EXERCISES |
• a. Print the part of the Mary Yess interview that begins at the words "Her work can" and stops after the words "use and why?".
• b. Summarize the Mary Yess interview in two sentences.
• c. Write the next part of the Mary Yess interview, picking up after its last sentence.

PASSAGE |
[Start of section]
Mary Yess has a long and distinguished list of arts leadership and accomplishments in the Mercer County area. Predominant in her art are the old industrial buildings from the East Coast’s manufacturing heyday. Her art, based on real buildings, diverts into simplified abstraction, with terrific compositions and a limited palette. The resulting images are quite beautiful.

Her work can be seen now through June 6 in Women Artists, Trenton Style, at the Trenton City Museum.

2021 04 HP American Versailles 1 Yess

“American Versailles Congoleum 1,” mixed media, artwork by Mary Yess.

What are you communicating with your art?

Color, light, evocation. I have a very visceral connection to color, so that aspect is probably most important to me. Subject matter is not as important; it’s more a carrier or vehicle to show the relationship between colors, between forms and lines.

But I do like to capture the beauty and sadness of industrial buildings and their surroundings. They are majestic relics and are so evocative, like lost cities. They amaze me: all the bricks, each made and placed by hand to create those mammoth buildings. They are palaces to me, and hence the title of one of my series, “American Versailles.”

What media do you use and why?

My work often falls under the category of mixed media, but the pieces are primarily oil (tube paint or oil sticks). I also use ink and pencil, even in paintings on canvas. I like lots of layers and pentimenti. I have another series, the “Oxford Codex/Lares Industria” series, where I use old file dividers as the base, incorporate discarded circuit boards on them, and paint landscapes or totem-like figures over all of it.

Who were you influenced by?

Classics like Velazquez, also Richard Diebenkorn, Joan Mitchell, David Smith, Willie Cole, Gee Bend quilters, Louise Nevelson, Bill Traylor, Jasper Johns, aboriginal art, and Persian miniatures.

Where do the ideas come from?

The starting point is usually a particular light or specific vista. Sometimes the vistas are used directly as images. Sometimes just their elements get added to my personal forms catalogue: particular building shapes (clerestories, mushroom-shaped vents), tree types, urban landscape elements (guard rails).
[End of section]
RECORDS SUPPLIED |
[Start of section]
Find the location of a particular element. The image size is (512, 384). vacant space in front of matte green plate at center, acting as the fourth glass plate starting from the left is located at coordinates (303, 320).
[End of section]
[Start of section]
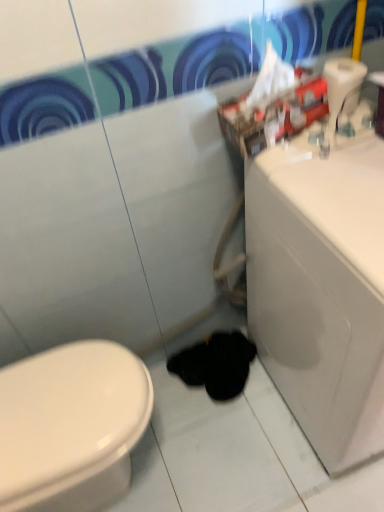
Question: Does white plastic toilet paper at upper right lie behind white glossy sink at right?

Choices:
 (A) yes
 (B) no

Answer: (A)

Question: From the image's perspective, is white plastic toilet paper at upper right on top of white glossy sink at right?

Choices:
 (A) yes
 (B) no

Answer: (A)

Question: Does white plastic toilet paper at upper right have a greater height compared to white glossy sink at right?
[End of section]
TASK-BY-TASK OUTPUTS |
• a.
Her work can be seen now through June 6 in Women Artists, Trenton Style, at the Trenton City Museum.

2021 04 HP American Versailles 1 Yess

“American Versailles Congoleum 1,” mixed media, artwork by Mary Yess.

What are you communicating with your art?

Color, light, evocation. I have a very visceral connection to color, so that aspect is probably most important to me. Subject matter is not as important; it’s more a carrier or vehicle to show the relationship between colors, between forms and lines.

But I do like to capture the beauty and sadness of industrial buildings and their surroundings. They are majestic relics and are so evocative, like lost cities. They amaze me: all the bricks, each made and placed by hand to create those mammoth buildings. They are palaces to me, and hence the title of one of my series, “American Versailles.”

What media do you use and why?

• b. Mary Yess, an arts leader in the Mercer County area, makes art based on old East Coast industrial buildings that moves into simplified abstraction with a limited palette, and her work is on view through June 6 in Women Artists, Trenton Style, at the Trenton City Museum. She says color matters most to her, works mainly in oil within mixed media, and usually starts from a particular light or a specific vista.

• c.
Do you paint on site or in the studio?

Many of the buildings I paint are in abandoned locations, and/or along very busy highways; so, it’s almost impossible to paint on site. I have to use photographs and drawings, and then do the work in the studio. But, oftentimes, I am creating the buildings and other landscapes from scratch, so those are coming from my own vocabulary of building types, tree types, etc.

Briefly describe your process.

I start with a pencil drawing, then use ink to create some of the hard lines I want to show through, then oil and oil pastel, and finally some colored pencils to scribe lines, add color or texture. Layers are important.

How have you seen the arts evolve in this area?

I’ve been involved in the Trenton area arts for many years (director of Artworks, president of TAWA, on the boards of Ellarslie and various arts commissions, and exhibiting extensively). There seem to be waves of activity. To paraphrase Ian Malcolm from Jurassic Park, “Art finds a way.”

Do you feel the arts are appreciated in Hamilton?

Hamilton is a tough community because it has no center. There’re no galleries here, except at the Grounds for Sculpture. What the Hamilton Arts Commission is doing gives me hope.

What drives you to paint?

It’s very absorbing, it is exploration, and it takes you into another domain.

What fight/struggle do you have regarding your art?

I’m very fortunate to have a great studio space. What’s tough is not being able to work on site (as mentioned above). But I’m not a “realist” painter, so I don’t mind using photographs as a jumping-off point.

What local attraction(s) do you love to visit or inspire you?

Any place that has industrial buildings. Trenton has a treasure trove, but also Buffalo (NY), Erie (PA), or along the train route from here up through Boston.

What is most fun about being an artist?

Taking reality and transforming it into something else.

What is on the horizon?

I want to push further, maybe even into abstraction. Am also looking to find a place where I can do welding again.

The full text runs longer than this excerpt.